Cinema

Illusioni perdute, il realismo di Balzac su ascesa sociale e stampa meretrice nell’ottimo classicheggiante film di Giannoli (trailer e poster in anteprima)

Esce in sala il 30 dicembre l’ultimo film del regista francese presentato all’ultimo Festival di Venezia con un cast all star: Gerard Depardieu, Benjamin Voisin, Cecile de France, Xavier Dolan

di Davide Turrini

Per scrivere una recensione meglio non leggere un libro”. C’è qualcosa di terribilmente vero e straordinariamente premonitore di oltre due secoli di stampa in questa battuta pronunciata nel film Illusioni perdute di cui FQMagazine vi offre locandina e trailer in anteprima italiana. Il film diretto dal francese Xavier Giannoli (Superstar, Marguerite), nelle sale italiane dal 30 dicembre 2021, offre un cast di star d’oltralpe prezioso e sostanzioso (Gerard Depardieu, Benjamin Voisin, Cecile de France, Xavier Dolan) ed è tratto da un romanzo suddiviso in tre parti scritto da Honoré de Balzac tra il 1837 e il 1845.
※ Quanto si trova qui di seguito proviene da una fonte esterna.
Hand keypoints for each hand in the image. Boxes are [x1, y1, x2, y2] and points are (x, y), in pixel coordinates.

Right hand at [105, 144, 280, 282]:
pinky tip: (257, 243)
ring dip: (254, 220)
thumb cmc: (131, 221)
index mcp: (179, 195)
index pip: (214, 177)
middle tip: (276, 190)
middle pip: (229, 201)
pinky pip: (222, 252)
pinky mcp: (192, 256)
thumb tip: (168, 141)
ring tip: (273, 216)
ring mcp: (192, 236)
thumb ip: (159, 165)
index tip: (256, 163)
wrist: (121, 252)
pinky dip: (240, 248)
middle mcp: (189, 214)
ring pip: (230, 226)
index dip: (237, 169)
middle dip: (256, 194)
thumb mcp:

Siamo negli anni trenta dell’ottocento, provincia dell’Angouleme. Lucien (Benjamin Voisin), figlio di farmacista e mamma di origine aristocratica, è un ragazzotto di campagna dal furore letterario un po’ Barry Lyndon (il carattere del personaggio, non il film) e un po’ D’Artagnan. Per amore (e sesso) della bella contessa Louise (Cecile de France) che ne apprezza le doti di poeta, si trasferisce segretamente a Parigi per non creare ulteriore scandali. Solo che nella capitale traffica e tentacolare, ruoli e lignaggio, identità e dinamiche sono identiche a quelle delle campagna. Il ragazzo verrà prima allontanato dal nobile entourage, si dedicherà ad umili lavori fino all’incontro il giovane direttore di un quotidiano provocatore che lo ingaggia come giornalista, ma soprattutto recensore di libri e spettacoli. È se fino a questo punto il realismo sociale di Balzac lo si era potuto confondere tra tanti melodrammi coevi, ecco che il realismo politico tout court del romanziere francese esplode in tutta la sua sapiente, precisa e graffiante forza proprio nel descrivere ipocrisia, doppiogiochismo, meretricio della classe giornalistica dell’epoca (e dell’oggi?).
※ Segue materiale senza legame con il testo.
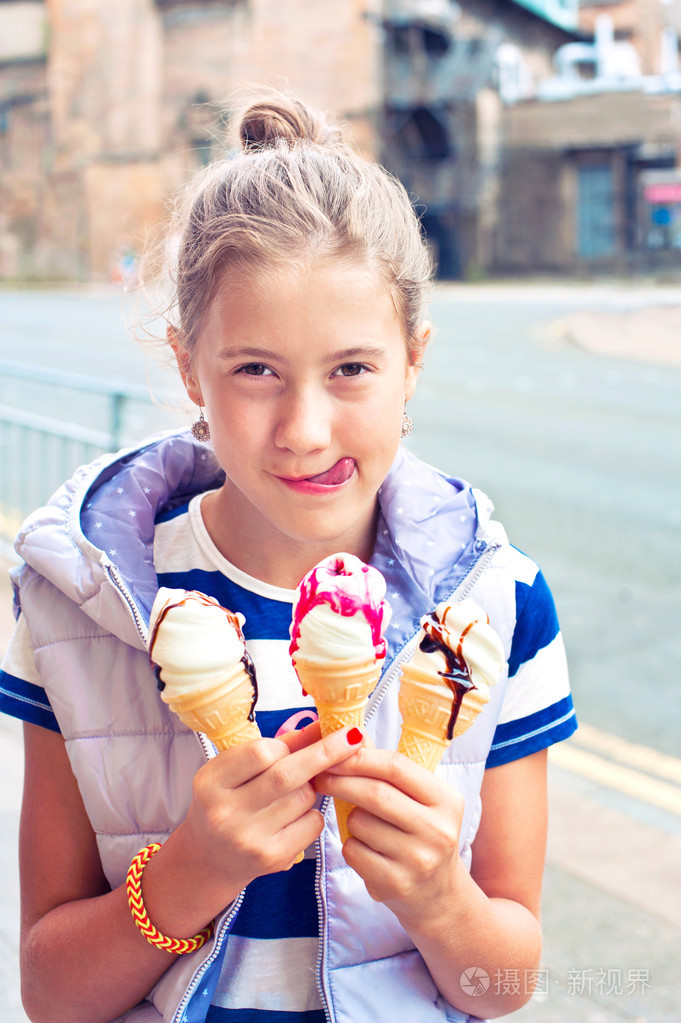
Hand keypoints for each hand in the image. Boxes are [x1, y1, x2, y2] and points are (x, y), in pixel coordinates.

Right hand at [175, 724, 362, 905]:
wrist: (211, 857)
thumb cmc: (230, 800)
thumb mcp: (238, 770)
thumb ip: (278, 747)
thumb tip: (323, 727)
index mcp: (210, 782)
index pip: (260, 753)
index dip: (288, 744)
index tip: (311, 735)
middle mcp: (224, 813)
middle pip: (287, 775)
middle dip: (325, 753)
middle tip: (353, 737)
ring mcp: (248, 839)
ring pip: (304, 797)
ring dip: (310, 788)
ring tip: (290, 793)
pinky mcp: (271, 858)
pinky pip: (312, 822)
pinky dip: (312, 813)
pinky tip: (293, 818)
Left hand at [314, 748, 465, 922]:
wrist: (437, 894)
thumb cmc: (421, 835)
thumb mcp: (420, 801)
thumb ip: (390, 771)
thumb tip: (354, 736)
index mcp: (447, 800)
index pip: (396, 766)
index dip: (360, 758)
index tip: (335, 754)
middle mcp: (438, 830)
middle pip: (374, 793)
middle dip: (340, 781)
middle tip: (320, 776)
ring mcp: (419, 860)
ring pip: (359, 823)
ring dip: (349, 818)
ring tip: (362, 824)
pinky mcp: (396, 884)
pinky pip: (354, 851)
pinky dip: (350, 845)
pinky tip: (366, 850)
Ad esempio: la recensione di un libro può essere scritta in un modo e nel suo opposto, basta fare polemica, quindi vendere e tenere in fibrillazione il mercato. La stampa in piena restaurazione postnapoleonica è questa roba qui. I denari girano, la fama dei critici voltagabbana è effimera, l’aristocrazia con un batter di ciglia restaurerà ogni cosa non senza aver fatto entrare dall’uscio principale nuove forme di dominio industriale (qui la pubblicità che appare franca in strada e nei negozi). Curiosa infine, ma l’episodio sarà tutto da gustare in sala quando il film uscirà, è l’organizzazione millimetrica della super claque organizzata ogni sera in tutti i teatrini di Parigi da un sornione vecchietto che dirige un gruppo nutrito di “spettatori” prezzolati che passano, a seconda di chi paga di più, dagli applausi sperticati al lancio di ortaggi. Insomma, Illusioni perdute è film sì classicista, ma dove la macchina da presa di Giannoli è terribilmente a suo agio tra stucchi, specchi opachi, stivali, fazzoletti delle dame, alti colletti inamidati, tozzi di pane e miserie umane. Cinema produttivamente oneroso, narrativamente compatto nonostante i cambi di passo di Balzac in origine, didattico e sornione nel misurare l’anima marcia del mondo della stampa. Si veda soltanto la spiegazione – già nella Francia dell’800 – della nozione del termine “bufala”, o del doppio ricavo per un giornale tra notizia e smentita, in mezzo alla brulicante e guascona frenesia di una redazione come quella in cui lavora il protagonista Lucien.